I could set that in commits simplifying macros and such, but also when const-clarifying code (where I don’t expect changes, but changes might happen because the compiler can now be smarter, and once detected I’d just remove the flag on the PR).
(should have come through mail, going through web while it’s not working)
I would like it to have a common, rendered output. But as far as I am aware, there is already someone working on that. However, what about the jUnit XML output of tools such as Murdock? Maybe https://github.com/kyrus/python-junit-xml can be used for that. I used that to add XML support to compile_and_test_for_board.

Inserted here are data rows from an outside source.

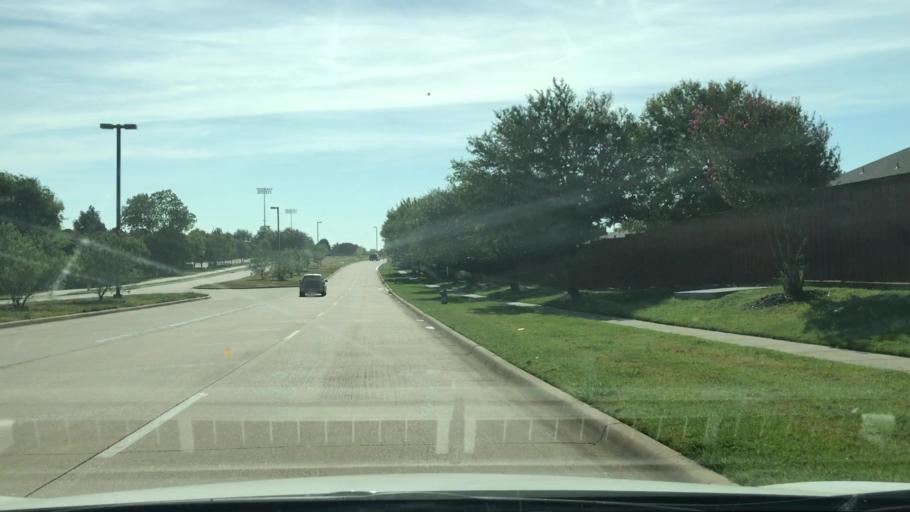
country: US
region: Texas
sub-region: Collin County
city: McKinney
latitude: 33.2320
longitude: -96.6488
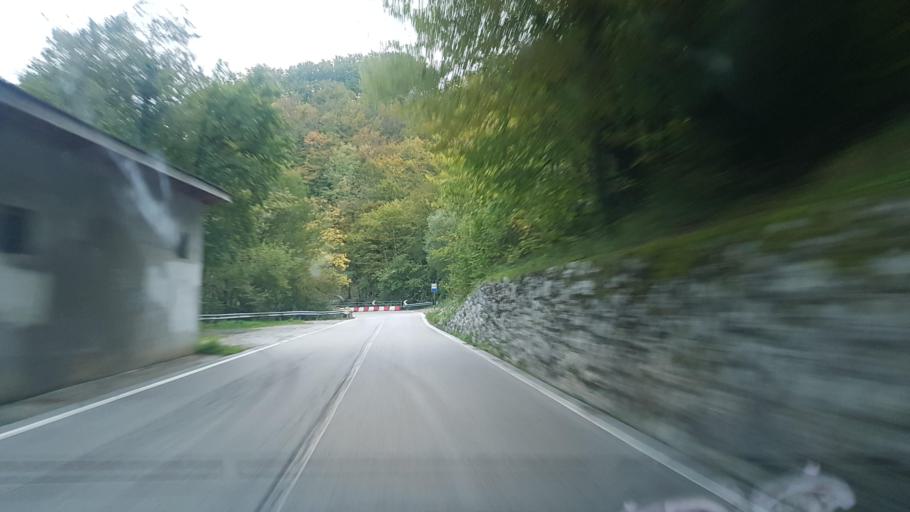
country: IT
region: Friuli Venezia Giulia
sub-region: Provincia di Pordenone
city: Anduins
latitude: 46.2720
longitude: 12.9446
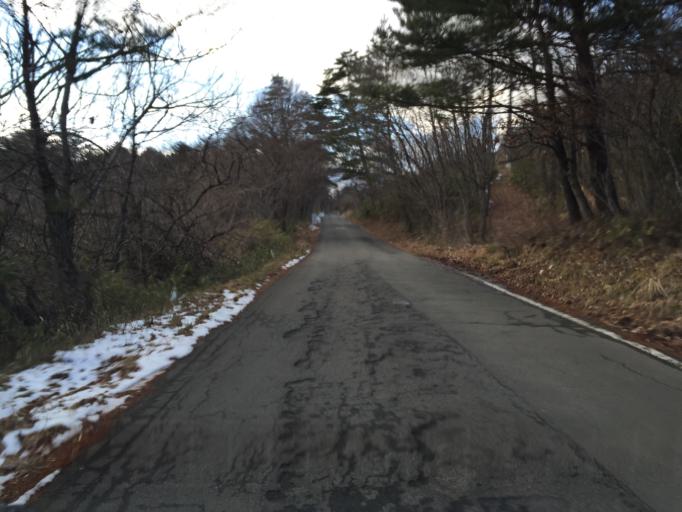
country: JP
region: Fukushima
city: Nihommatsu
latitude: 37.6758
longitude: 140.3667
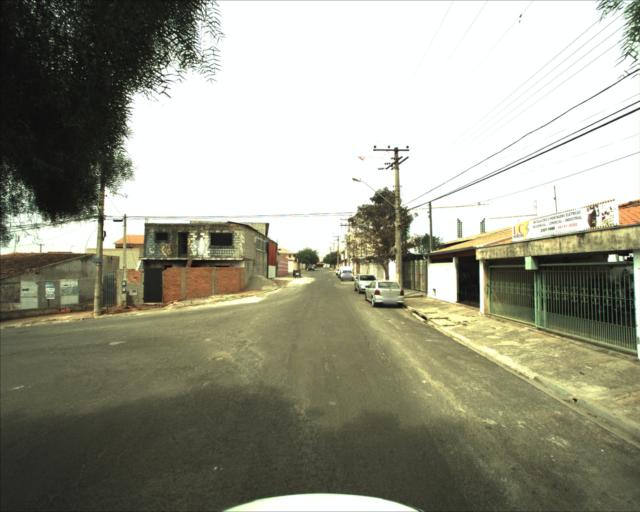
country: BR
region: Sao Paulo
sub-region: Sorocaba
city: Sorocaba
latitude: -23.4960
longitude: -47.5291
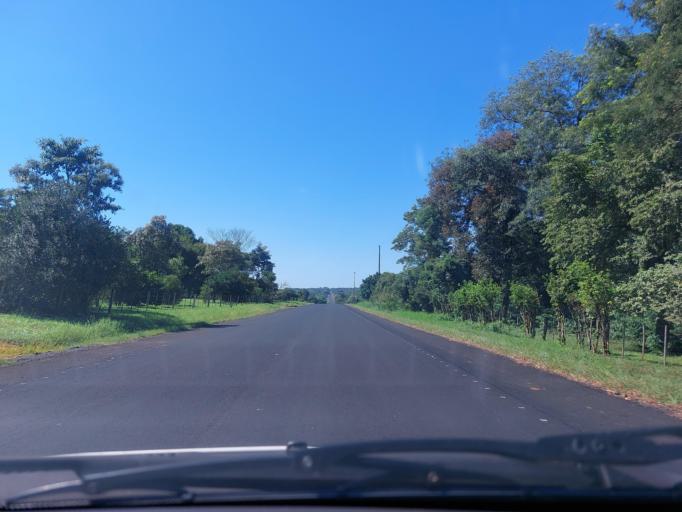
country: PY
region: San Pedro
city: Guayaybi
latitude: -24.5504
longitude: -56.4944
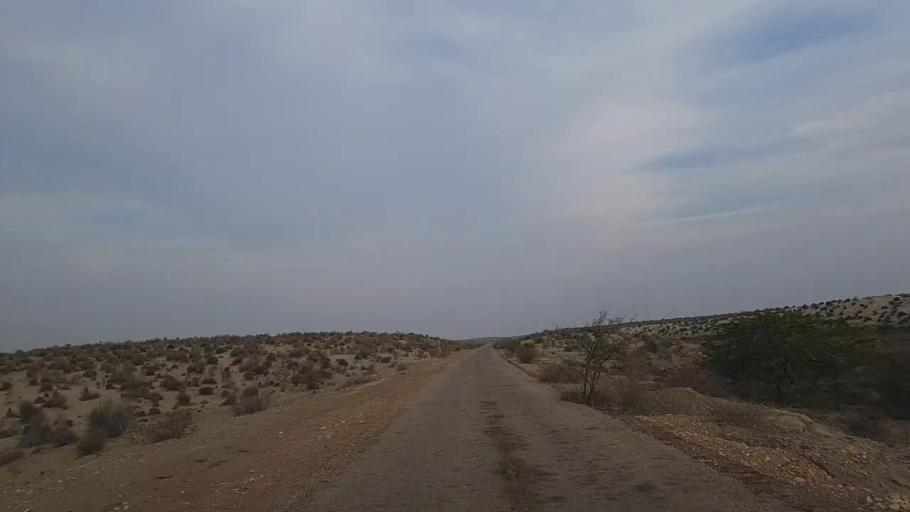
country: PK
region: Sindh
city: Jam Sahib
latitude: 26.4938
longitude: 68.5369
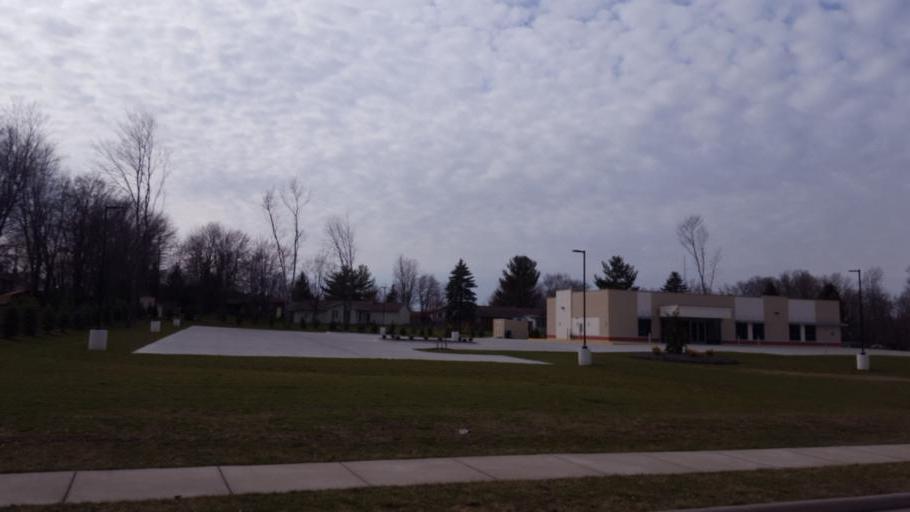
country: US
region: Ohio
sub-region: Richland County
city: Mansfield
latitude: 40.7112
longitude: -82.5369
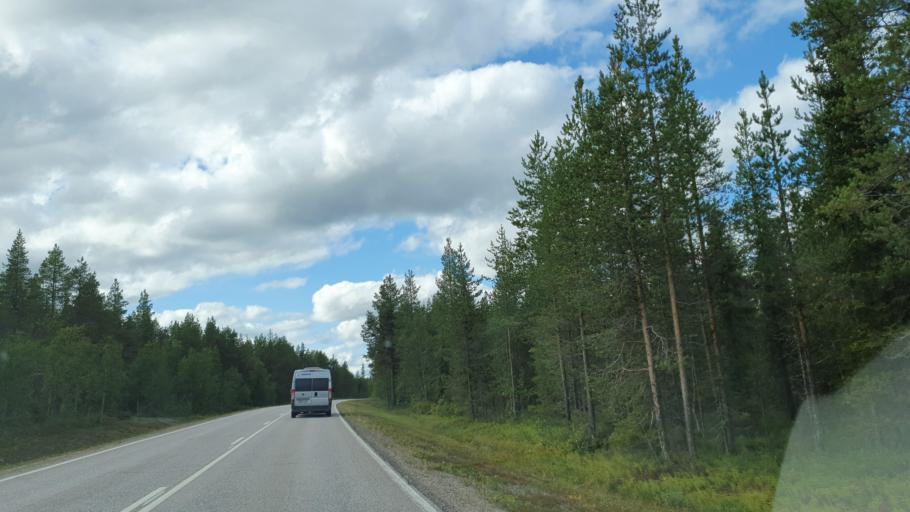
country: FI
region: Lapland
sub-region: Tunturi-Lappi
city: Muonio
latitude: 67.8599
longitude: 24.1383
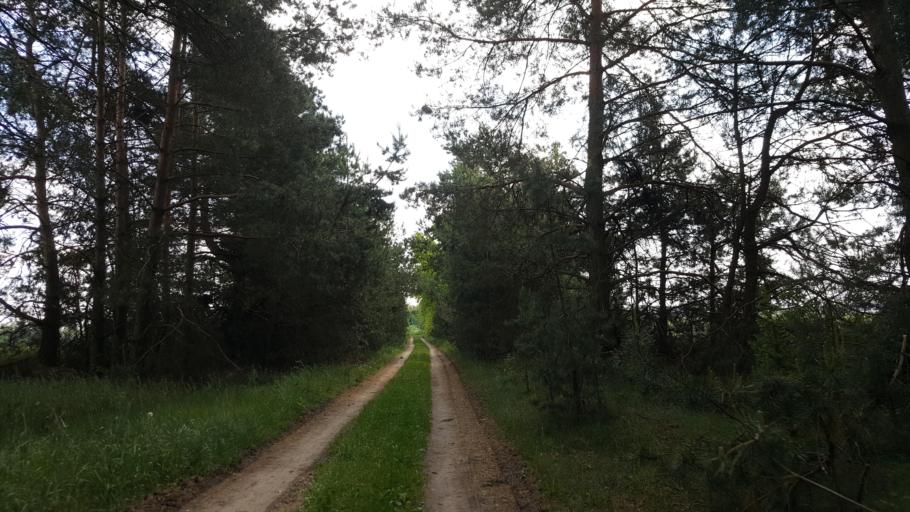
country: BY
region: Brest
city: Kamyanyets
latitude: 52.3920
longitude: 23.8752
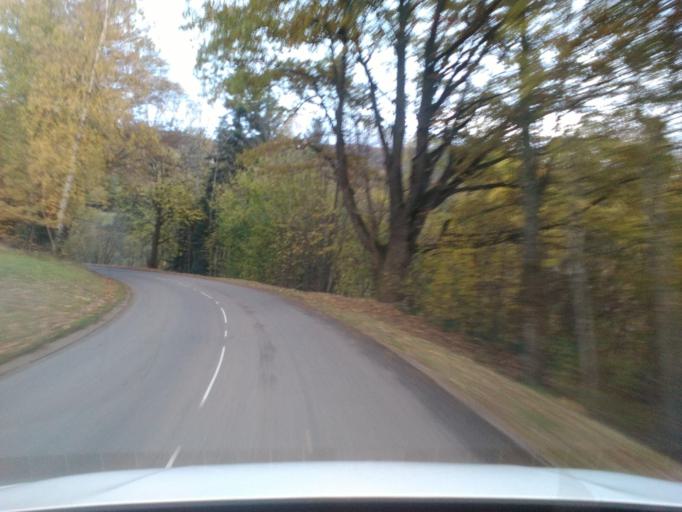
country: FR
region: Lorraine
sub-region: Departement des Vosges
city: Plainfaing
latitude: 48.1874
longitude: 7.0179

For some stuff, like ping6 -f in the release specs (not using that library but the in-build support for junit XML in pytest) I also had problems, because the sheer number of output with that, basically made the XML huuuuge. I solved it by piping away the chars in question.
Also nice would be to expand on the benchmark collection feature. E.g. if we notice that performance for some benchmark did drop recently, it would be nice to let the CI run a specific application on a specific commit with a given number of repetitions. (No re-flash between repetitions, just re-run the test.)
Ah sorry, should have read the whole discussion. I think “assert” is also the wrong word (I was thinking of assert(code does not change) first). “Check that PR does not change code”?
Not really. An assertion is a statement made beforehand about some pre-condition. A check is a test of a certain condition. What you described is a check, not an assertion (which is more what the “CI: skip compile test” label does, it asserts there is no need to recompile)
Another one for the wishlist, I would like Murdock to comment on PRs with results.
The message content should be helpful to both regular contributors and newcomers.
Among other things this could contain the warnings from the static tests such as the codespell warnings.
I think this could help by making it easier for the regulars to not forget the static test warnings. For newcomers it pulls their attention to the CI and the message content can explain or hint to what should be fixed.